Not happy, it then topped this with the incontestably unique twist of turning the occupation into the worst form of apartheid in history. Testimony to this comes from such prominent figures as former US president Jimmy Carter and the current South African minister of intelligence -- a man of Jewish origin -- Ronnie Kasrils. Both of these men have seen the realties on the ground and both refused to let Israeli intellectual terrorism intimidate them from telling the truth and keeping faith with their consciences, the cause of human rights and the history of the struggle against apartheid in South Africa.
We know, of course, that the current US president, George W Bush, along with many other Western leaders, has hastened to share in the Israeli anniversary celebrations, eyes studiously averted from what is happening to the Palestinians. But we also know that Israel's image has sunk dramatically in the balance of Western public opinion, in spite of the generally pro- Israeli bias of Western media. Nor have we missed yet another testimony to the hypocrisy that typifies politics in this day and age: Nelson Mandela, the most celebrated and respected figures in the world, is still on the US Congress's terrorist list, as is the African National Congress, the ruling party in South Africa today.
But beyond all that hypocrisy, distortion of truth and self-deception, Israel's triple-laurel, made up of the fastest ethnic cleansing operation, the longest occupation and the worst apartheid, has not only inflicted an unpardonable injustice on the Palestinian people, it has also inflicted an unforgivable offence against Jews themselves and against the memory of their suffering and persecution at the hands of the Nazis and in earlier chapters of history.
In their struggle against apartheid, the Palestinians are fighting for the right of Palestinian refugees to live in their national home with dignity, like other peoples, and they are fighting to recover their usurped right of self-determination.

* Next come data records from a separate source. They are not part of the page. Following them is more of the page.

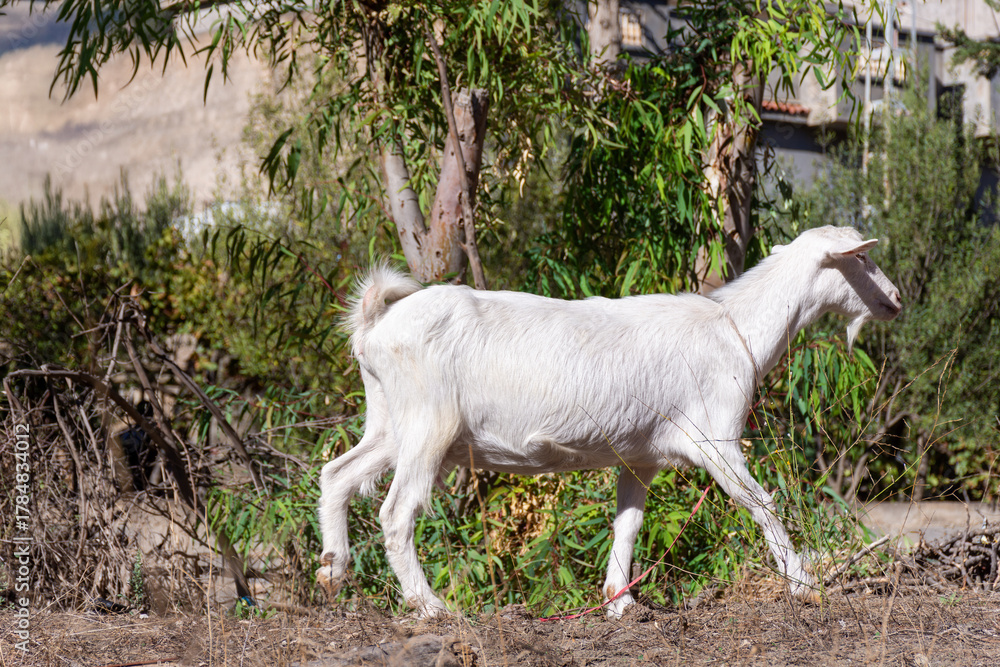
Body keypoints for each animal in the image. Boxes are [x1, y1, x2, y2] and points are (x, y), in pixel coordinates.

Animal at [317, 225, 902, 617]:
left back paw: (332, 569)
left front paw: (619, 603)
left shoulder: (639, 456)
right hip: (427, 426)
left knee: (337, 474)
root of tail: (374, 326)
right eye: (863, 259)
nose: (896, 299)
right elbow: (760, 503)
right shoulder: (716, 439)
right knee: (396, 513)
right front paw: (802, 582)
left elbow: (628, 523)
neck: (735, 326)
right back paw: (429, 606)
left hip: (390, 423)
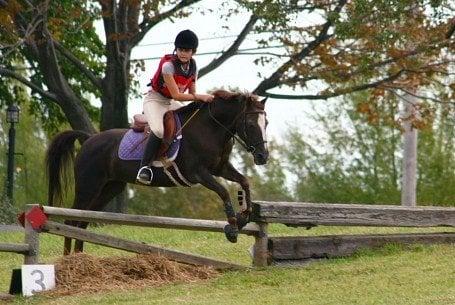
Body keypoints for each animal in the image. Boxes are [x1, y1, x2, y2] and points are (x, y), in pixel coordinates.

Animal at [47, 89, 268, 253]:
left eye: (266, 123)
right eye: (250, 124)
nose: (263, 157)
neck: (211, 128)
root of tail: (88, 139)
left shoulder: (220, 168)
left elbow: (244, 182)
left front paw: (244, 217)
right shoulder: (198, 173)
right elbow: (223, 191)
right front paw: (232, 228)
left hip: (110, 188)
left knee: (82, 221)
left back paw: (79, 258)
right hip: (88, 187)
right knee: (71, 219)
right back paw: (68, 259)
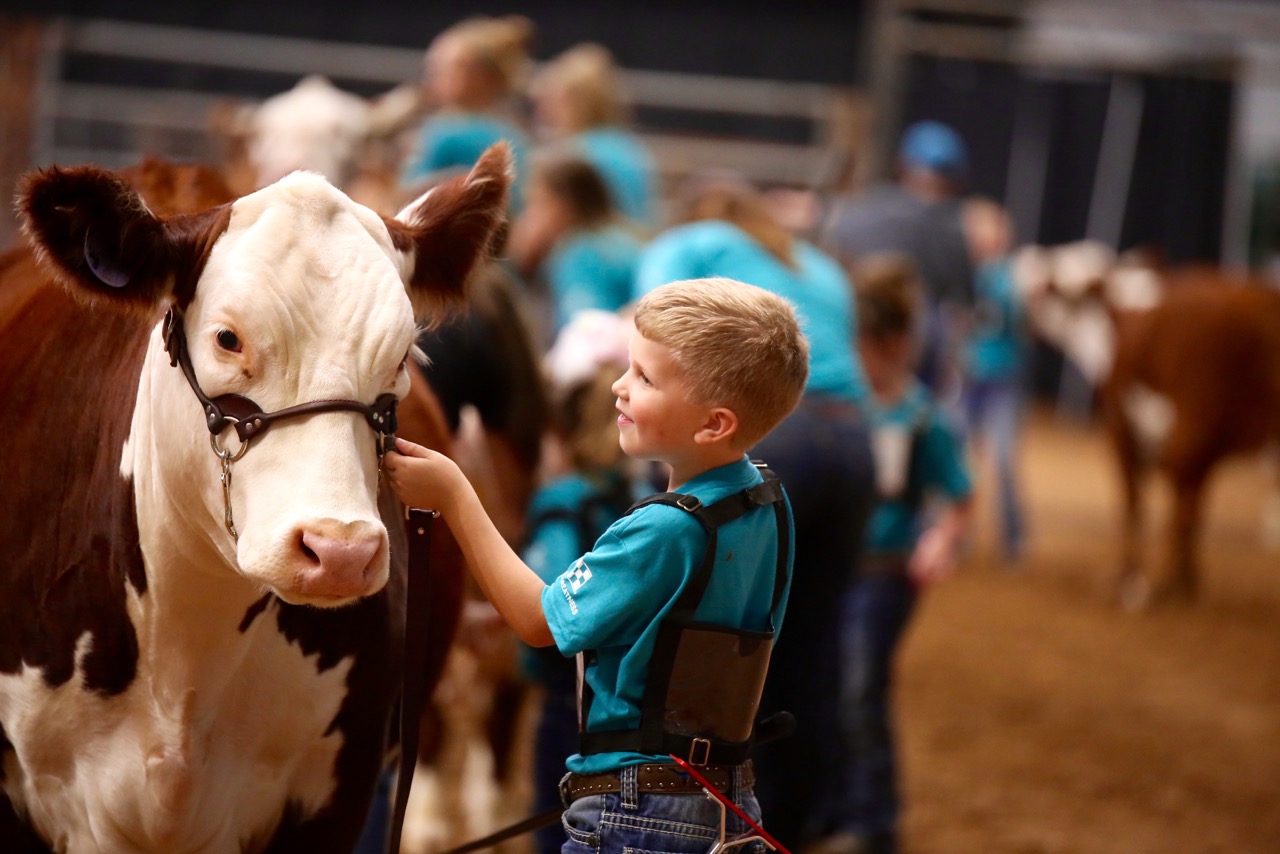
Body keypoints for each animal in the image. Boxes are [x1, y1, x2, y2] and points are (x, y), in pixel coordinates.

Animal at [1019, 243, 1280, 608]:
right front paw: (1185, 581)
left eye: (1052, 282)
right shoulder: (1201, 452)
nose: (1023, 260)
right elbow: (1191, 511)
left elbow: (1138, 507)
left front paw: (1134, 581)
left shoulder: (1135, 431)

Sixty years after its founding, the Israeli establishment -- ruled today by generals of war and captains of the military-industrial complex -- can not, no matter how hard it tries, discredit the legitimacy of the Palestinian struggle for the universally recognised basic human rights to equality, freedom and self-determination. Nor will it ever succeed in refuting Mandela's famous observation that the Palestinian cause is the foremost challenge to international humanitarian conscience.

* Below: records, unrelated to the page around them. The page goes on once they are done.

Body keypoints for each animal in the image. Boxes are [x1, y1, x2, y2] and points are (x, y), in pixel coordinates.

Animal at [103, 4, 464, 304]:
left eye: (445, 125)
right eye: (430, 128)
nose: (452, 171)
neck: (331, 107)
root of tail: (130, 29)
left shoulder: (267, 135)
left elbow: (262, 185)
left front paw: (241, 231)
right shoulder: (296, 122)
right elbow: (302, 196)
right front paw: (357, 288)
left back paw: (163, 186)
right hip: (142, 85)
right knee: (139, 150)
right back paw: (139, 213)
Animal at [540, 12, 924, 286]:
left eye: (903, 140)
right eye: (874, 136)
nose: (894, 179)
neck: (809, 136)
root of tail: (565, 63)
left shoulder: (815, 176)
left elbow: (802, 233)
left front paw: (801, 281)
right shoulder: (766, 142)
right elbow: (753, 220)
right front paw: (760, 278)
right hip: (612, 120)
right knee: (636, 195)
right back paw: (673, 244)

Supporters of the Israeli occupation are ceaselessly amazed at how tenaciously the Palestinians refuse to cave in to the cruellest of blows. Nor can they conceal their wonder at the constantly regenerating impetus the drive for Palestinian rights has received from new generations of Palestinians, even from those born and raised in the Diaspora, whose sense of what is wrong and unjust only deepens with time.

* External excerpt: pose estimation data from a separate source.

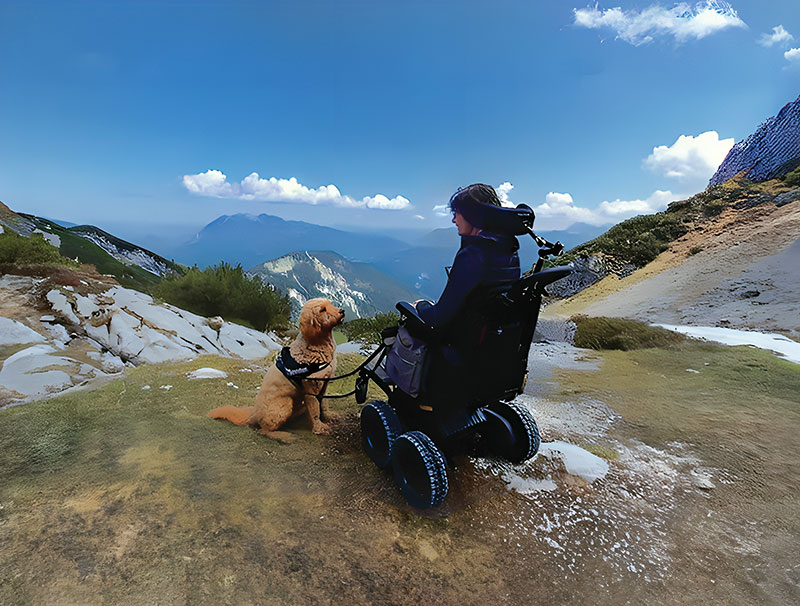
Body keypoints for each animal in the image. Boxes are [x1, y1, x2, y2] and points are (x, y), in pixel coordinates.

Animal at [209, 298, 344, 442]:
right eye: (322, 309)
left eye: (330, 304)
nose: (342, 311)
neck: (316, 345)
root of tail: (253, 414)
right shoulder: (310, 388)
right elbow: (315, 409)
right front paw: (319, 427)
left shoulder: (324, 383)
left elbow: (323, 404)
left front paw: (329, 416)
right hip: (285, 403)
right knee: (263, 430)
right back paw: (284, 436)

Despite our failures, our divisions and our mistakes, and despite the cruelties the world, both near and far, has meted out to us, we -- the Palestinians -- are moving forward, struggling to keep the torches of self-confidence, hope and faith in the value of human justice alive and burning.
Meanwhile Israel -- the fourth largest arms exporter in the world, possessor of 400 nuclear warheads, the manufacturer of ceaseless wars, the driver of an economy thriving on stolen land and water, and on the sweat of others' brows -- is sinking further and further on the scales of humanitarian values, as though determined to move against the tide of justice which colonialist powers larger and older than Israel failed to turn -- in India, Algeria, South Africa, and certainly in Palestine.